§ **Tasks to complete**
1. Using the passage on government and tyranny, decide whether each statement agrees with it, answering yes or no and quoting the deciding words: (a) Augustine was the Bishop of Hippo; (b) the prophet Ahijah came from Jerusalem; (c) Jeroboam was told to tear the garment into twelve pieces.
2. Reproduce word for word the stretch of the passage on government and tyranny from "He brought a" through "an evil monarch.".

§ **Article**
-- BEGIN --

God is for government, not anarchy. He is not for tyranny. God hates disorder and chaos. Anarchy and tyranny are inherently against authority.
So, God despises anarchy. He despises tyranny. God established the institutions of government but does not approve of every government.
Because, according to this line of reasoning, there are governments that go over the line and are tyrannical. Therefore, opposition to tyranny, while holding to government, is permissible.
This is a fundamental principle that started being articulated, as we’ll see tonight if I get there, with Augustine who was the Bishop of Hippo.
He brought a lot of garbage into the church, we understand that. But this is where the line of thinking goes, and he was the first one to really clearly articulate a doctrine of just war.
“Just war” is just because of the overturning an evil monarch.
Slide 25
We see in another example Acts 4:19. There are a number of examples, of course, in Daniel, and I’m just not going to go through all of those different examples.
But before we skip there, I want to go over the case of the tax revolt in 1 Kings 11 and 12.
There we are told, it’s at the end of Solomon’s life, and there is a man who is a strong man. He’s considered a mighty man. He’s a warrior. He is adept, he has leadership qualities. He is a friend of Solomon’s. He is in Solomon’s administration.
He is on his way to Jerusalem when we get to 1 Kings 11:29. And we read, “It happened at that time, when Jeroboam went out of Jerusalem, that the prophet Ahijah the Shilonite— he’s from Shiloh which is where the tabernacle was for almost four hundred years—met him on the way; and he had clothed himself with a new garment—so he went to Neiman Marcus and bought a brand-new suit. And he comes out and he is dressed in a new robe.
He comes to Jeroboam and he says I want you to take this garment. I want you to tear it into 10 pieces, 1 Kings 11:31, “for thus says the LORD, the God of Israel:—so he’s establishing that the authority comes from God—‘Behold, I will tear the kingdom out of the hand of Solomon and will give ten tribes to you.’ ”
This is not a rebellion because God is authorizing it. He is actually bringing a judgment on Israel by dividing it, because of their idolatry under Solomon, because of their rebellion against God.

-- END --

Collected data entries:

-- BEGIN --

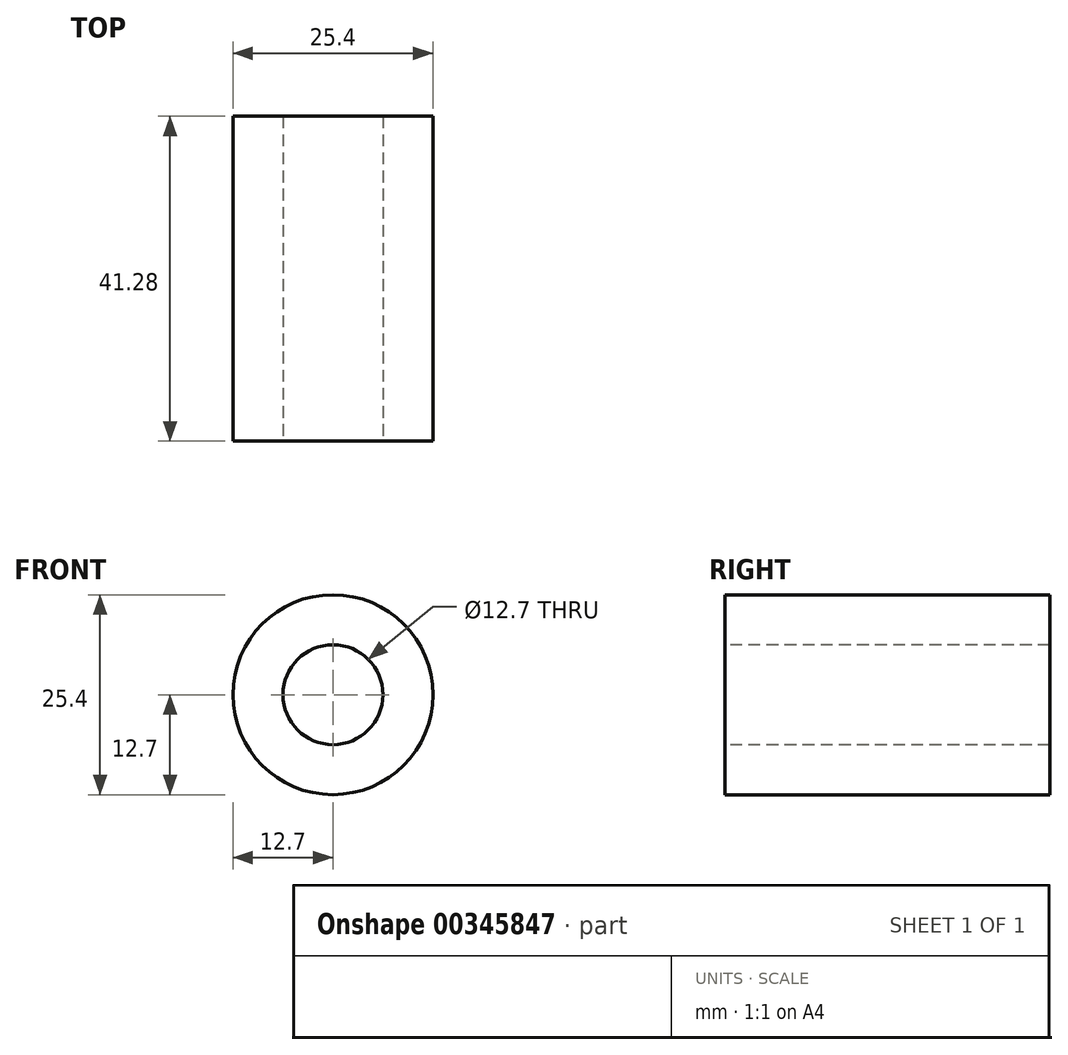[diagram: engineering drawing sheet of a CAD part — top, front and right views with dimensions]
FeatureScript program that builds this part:
annotation { "Feature Type Name" : "Feature", "Feature Type Description" : "" }
export const myFeature = defineFeature(function(context is Context, id is Id, definition is map)
    precondition{}
    {
        {
            var Q0;
            Q0=qCreatedBy(makeId("Front.planeOp"),FACE);
            var sketch = newSketch(context, id + "F1", { "sketchPlane" : qUnion([Q0])});
            skCircle(sketch, "E0", {"center": v(0, 0) * mm, "radius": 12.7 * mm});
            skCircle(sketch, "E1", {"center": v(0, 0) * mm, "radius": 6.35 * mm});
            skSolve(sketch);
        }
        {
            var Q0;
            Q0=makeQuery(id+"F1.imprint","IMPRINT",FACE,{"disambiguationData":[TD([[makeQuery(id+"F1.imprint","IMPRINT",EDGE,{"derivedFrom":sQuery(id+"F1.wireOp",EDGE,"E0")}),1.0]])]});
            extrude(context, id + "F0", {"entities" : qUnion([Q0]), "oppositeDirection" : true, "depth" : 41.27 * mm});
        }
    });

-- END --

§ **Results of the exercise**
1.
(a) Yes: "with Augustine who was the Bishop of Hippo."
(b) No: "he’s from Shiloh which is where the tabernacle was for almost four hundred years"
(c) No: "I want you to tear it into 10 pieces"

2.
He brought a lot of garbage into the church, we understand that. But this is where the line of thinking goes, and he was the first one to really clearly articulate a doctrine of just war.
“Just war” is just because of the overturning an evil monarch.